Les catastrophes naturelles sont-elles une source d’enrichissement ?
– Up magazine 2017 – Fabienne Marion –
L’ouragan Irma représenterait un coût financier de 1,2 milliard d’euros de dégâts sur les deux îles des Antilles françaises et entre 20 et 50 milliards pour la Floride. Qui va payer ? Les assureurs qui se défaussent régulièrement sur les Etats ? Mais ceux-ci sont trop endettés … Alors, il y a les marchés financiers où de nouveaux produits d’assurance climatique connaissent un succès retentissant. Un nouveau type de contrats d’assurance transformés en titres boursiers. On les appelle Cat Bonds. Cat, comme catastrophe, Bonds comme obligations. Ce sont des produits financiers liés aux catastrophes naturelles qui permettent de se couvrir contre des risques précis. Émises par des assureurs, des réassureurs, ou des banques, ces Cat Bonds ont le vent en poupe.

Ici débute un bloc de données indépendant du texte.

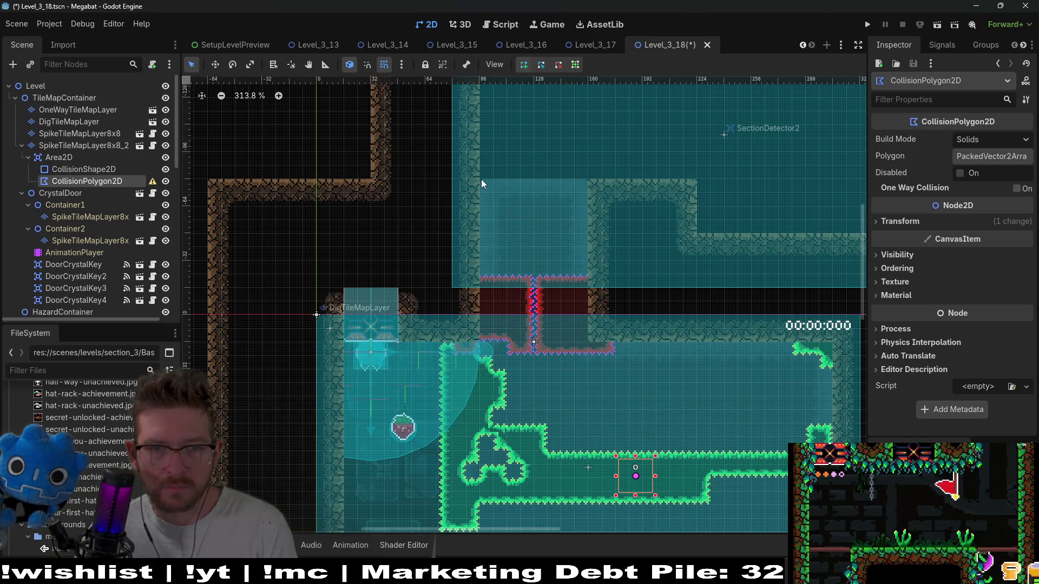
{"action": "left_click", "coordinate": [481, 343]}
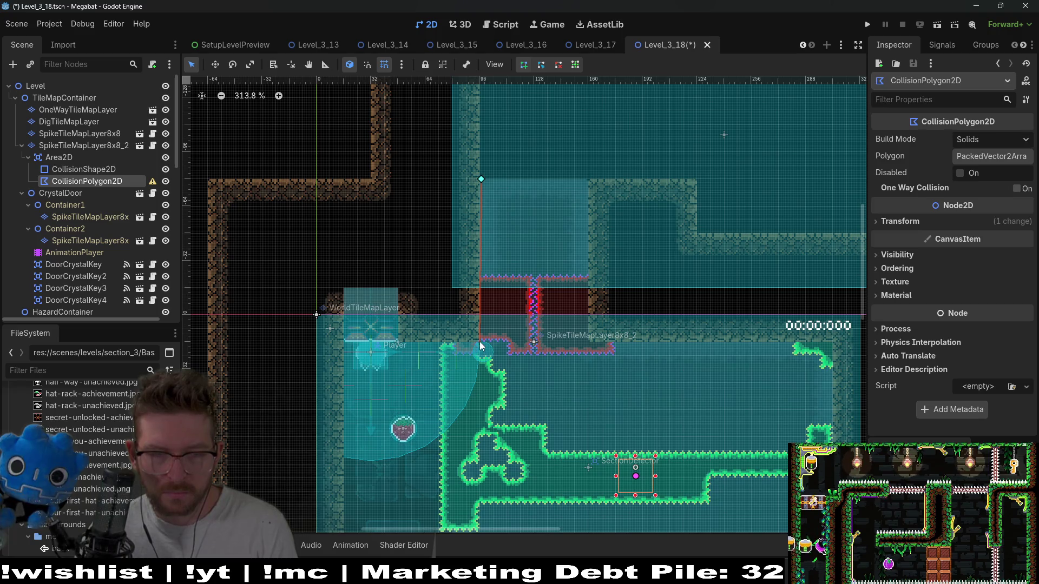
{"action": "scroll", "coordinate": [482, 325], "scroll_direction": "down", "scroll_amount": 7}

Pourquoi le monde de la finance s’intéresse-t-il à Mère-Nature ?
Le marché des obligations catastrophes « cat bonds » engrange record sur record. D’après les calculs d’Artemis, site spécialisé dans les produits d’assurance climatique, plus de 10 milliards de dollars (9 milliards d’euros) de ces outils financiers ont été émis depuis le début de l’année, dix fois plus qu’il y a vingt ans. Les catastrophes naturelles sont en pleine croissance …

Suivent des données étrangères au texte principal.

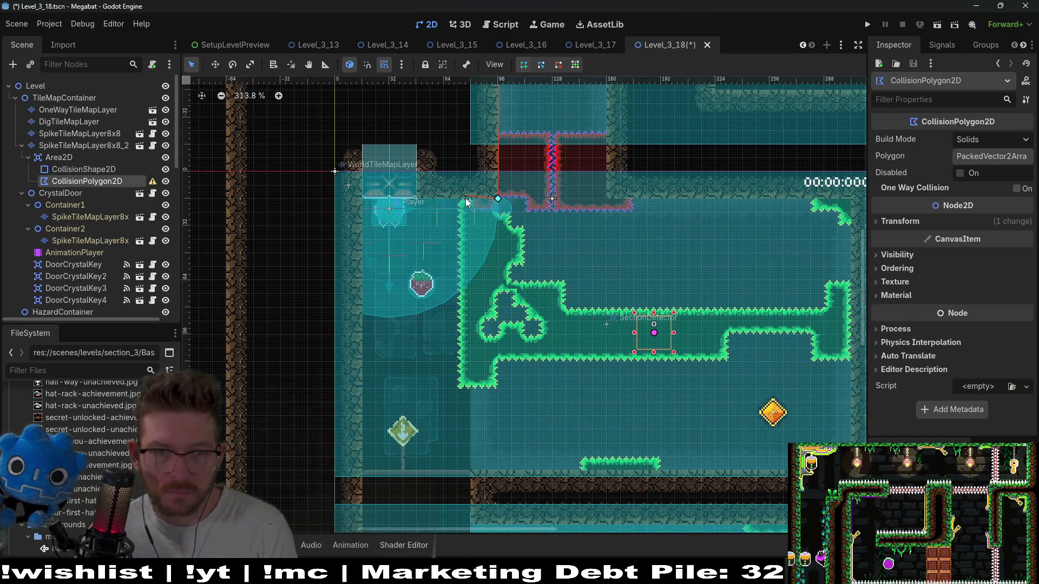
{"action": "left_click", "coordinate": [470, 200]}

En août 1992, le cyclone Andrew dévaste tout le sud est des Etats Unis, Floride, Louisiane, Mississipi, et le tremblement de terre de Northridge en 1994 détruit une grande partie de la Californie. Les dégâts sont immenses, estimés à plus de 20 milliards de dollars, un record à l’époque (mais dépassé de loin par Katerina, plus de 70 milliards de dollars). De nombreux assureurs font faillite. Ils réalisent que d’autres catastrophes de ce type ne sont pas à exclure, et qu’ils n’auront pas la surface financière suffisante pour les indemniser. Les réassureurs, qui assurent les assureurs, font le même constat. Mais peu enclins à accepter des risques qui peuvent atteindre plusieurs dizaines de milliards de dollars, ils décident de transférer une partie de ces incertitudes au marché par le biais de nouveaux produits financiers.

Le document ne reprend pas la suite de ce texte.